Considerato uno dei padri fondatori di Internet (insieme a Bob Kahn ha sviluppato la suite di protocolli TCP/IP), Vinton Cerf è attualmente impegnato in un progetto che in futuro porterà le comunicazioni attraverso il Web oltre l’atmosfera terrestre. Da diversi anni l’informatico statunitense lavora con la NASA e il JPL (Jet Propulsion Laboratory) ad una Internet interplanetaria che possa facilitare lo scambio di informazioni in ambienti ad elevata latenza. Ci sono numerosi problemi da affrontare e risolvere perché una Rete spaziale non più funzionare come la Rete terrestre.
Vinton Cerf spiega che il progetto è iniziato nel 1998, quando la NASA era alla ricerca di un sistema di comunicazione migliore di quello disponibile all’epoca e attivo tuttora. Attualmente per lo scambio dei dati tra una stazione di terra e un oggetto nello spazio (ad esempio, la Stazione Spaziale Internazionale o le varie sonde lanciate negli corso degli anni) è necessario un collegamento radio punto-punto. L’utilizzo dei protocolli TCP/IP è impossibile per una serie di ragioni.
Innanzitutto, la distanza da coprire è eccessiva, per cui la trasmissione dei pacchetti richiederebbe troppo tempo (per compiere il tragitto dalla Terra a Marte e viceversa un segnale radio impiegherebbe fino a 40 minuti). Inoltre, la comunicazione si interromperebbe a causa della rotazione dei pianeti. Infine, nei router non c’è abbastanza memoria per conservare i pacchetti in transito che quindi verrebbero scartati. Cerf, insieme agli scienziati della NASA e del JPL, ha progettato una nuova suite di protocolli, denominati Bundle, che permettono di memorizzare i pacchetti per una durata maggiore, grazie ad una tecnica chiamata storing forward.
Un’altra sfida è rappresentata dalla risoluzione dei nomi dei nodi della Internet interplanetaria. Per aprire un sito sulla Terra un utente di Marte digita l’URL nel browser, ma per vedere la pagina Web deve attendere la conversione in un indirizzo IP da parte del Domain Name System (DNS). Ciò potrebbe richiedere un tempo indeterminato (nella migliore delle ipotesi fino a 40 minuti) prima di ottenere una risposta (se nel frattempo il nodo non ha cambiato il suo IP). I ricercatori hanno quindi implementato il delayed binding. Il primo passo è capire qual’è il pianeta su cui risiede il sito, quindi si instrada il traffico verso quel pianeta, e solo allora si effettua una ricerca locale, possibilmente utilizzando il nome di dominio.

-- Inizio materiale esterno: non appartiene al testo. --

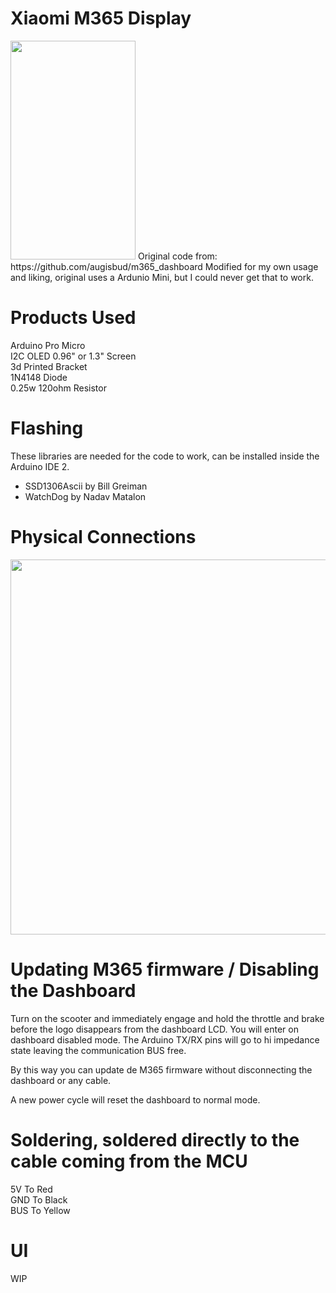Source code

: # Xiaomi M365 Display
<img src="https://cdn.discordapp.com/attachments/1082291382305169510/1168512901280186468/IMG_20231030_122312.jpg" width="200" height="350" />  
Original code from: https://github.com/augisbud/m365_dashboard         
Modified for my own usage and liking, original uses a Ardunio Mini, but I could never get that to work.   

# Products Used
Arduino Pro Micro  
I2C OLED 0.96" or 1.3" Screen  
3d Printed Bracket  
1N4148 Diode  
0.25w 120ohm Resistor  

# Flashing   
These libraries are needed for the code to work, can be installed inside the Arduino IDE 2.   
- SSD1306Ascii by Bill Greiman   
- WatchDog by Nadav Matalon   

# Physical Connections  
<img src="https://raw.githubusercontent.com/Levi990e/M365-Dashboard/master/pics/diagram.png?token=GHSAT0AAAAAACJEMPG5E37XCFSWTVDCRSUAZKAZ3AQ" width="600" height="600" /> 

# Updating M365 firmware / Disabling the Dashboard
Turn on the scooter and immediately engage and hold the throttle and brake before the logo disappears from the dashboard LCD. You will enter on dashboard disabled mode.
The Arduino TX/RX pins will go to hi impedance state leaving the communication BUS free.   

By this way you can update de M365 firmware without disconnecting the dashboard or any cable.   

A new power cycle will reset the dashboard to normal mode.   

# Soldering, soldered directly to the cable coming from the MCU
5V To Red    
GND To Black  
BUS To Yellow  

# UI
WIP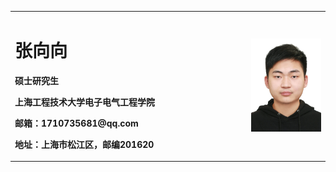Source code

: <table border="0">
  <tr>
    <td width="75%">
      <h1>张向向</h1>
      <p><b>硕士研究生</b></p>
      <p><b>上海工程技术大学电子电气工程学院</b></p>
      <p><b>邮箱：1710735681@qq.com</b></p>
      <p><b>地址：上海市松江区，邮编201620</b></p>
    </td>
    <td width="25%">
      <img src="/Amber.jpg" width="100%">      
    </td>
  </tr>
</table>
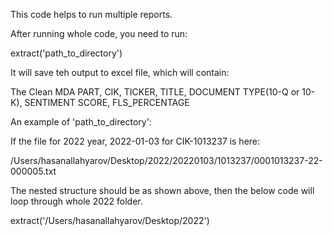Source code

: This code helps to run multiple reports.

After running whole code, you need to run:

extract('path_to_directory')

It will save teh output to excel file, which will contain:

The Clean MDA PART, CIK, TICKER, TITLE, DOCUMENT TYPE(10-Q or 10-K), SENTIMENT SCORE, FLS_PERCENTAGE


An example of 'path_to_directory':

If the file for 2022 year, 2022-01-03 for CIK-1013237 is here:

/Users/hasanallahyarov/Desktop/2022/20220103/1013237/0001013237-22-000005.txt

The nested structure should be as shown above, then the below code will loop through whole 2022 folder.

extract('/Users/hasanallahyarov/Desktop/2022')
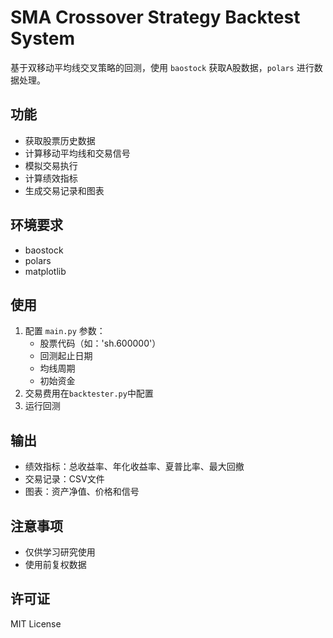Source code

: # SMA Crossover Strategy Backtest System

基于双移动平均线交叉策略的回测，使用 `baostock` 获取A股数据，`polars` 进行数据处理。

## 功能

- 获取股票历史数据
- 计算移动平均线和交易信号
- 模拟交易执行
- 计算绩效指标
- 生成交易记录和图表

## 环境要求

- baostock
- polars
- matplotlib

## 使用

1. 配置 `main.py` 参数：
   - 股票代码（如：'sh.600000'）
   - 回测起止日期
   - 均线周期
   - 初始资金
2. 交易费用在`backtester.py`中配置
3. 运行回测

## 输出

- 绩效指标：总收益率、年化收益率、夏普比率、最大回撤
- 交易记录：CSV文件
- 图表：资产净值、价格和信号

## 注意事项

- 仅供学习研究使用
- 使用前复权数据

## 许可证

MIT License
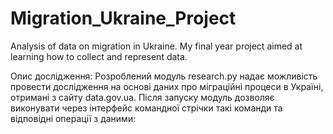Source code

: # Migration_Ukraine_Project
Analysis of data on migration in Ukraine. My final year project aimed at learning how to collect and represent data.

Опис дослідження:
Розроблений модуль research.py надає можливість провести дослідження на основі даних про міграційні процеси в Україні, отримані з сайту data.gov.ua.
Після запуску модуль дозволяє виконувати через інтерфейс командної стрічки такі команди та відповідні операції з даними:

Attualmente la Rete spaziale è formata da pochi nodi: il Deep Space Network al JPL, la Stazione Spaziale Internazionale, i rover Spirit, Opportunity e Curiosity su Marte, e la sonda Phoenix Mars Lander. Tutti questi veicoli utilizzano una versione preliminare dei protocolli interplanetari per la trasmissione dei dati verso la Terra. Cerf spera che i protocolli Bundle diventino presto uno standard per le comunicazioni nello spazio. In futuro verranno anche avviati test per verificare il funzionamento di servizi in real time, come la chat, le telefonate e le videochiamate.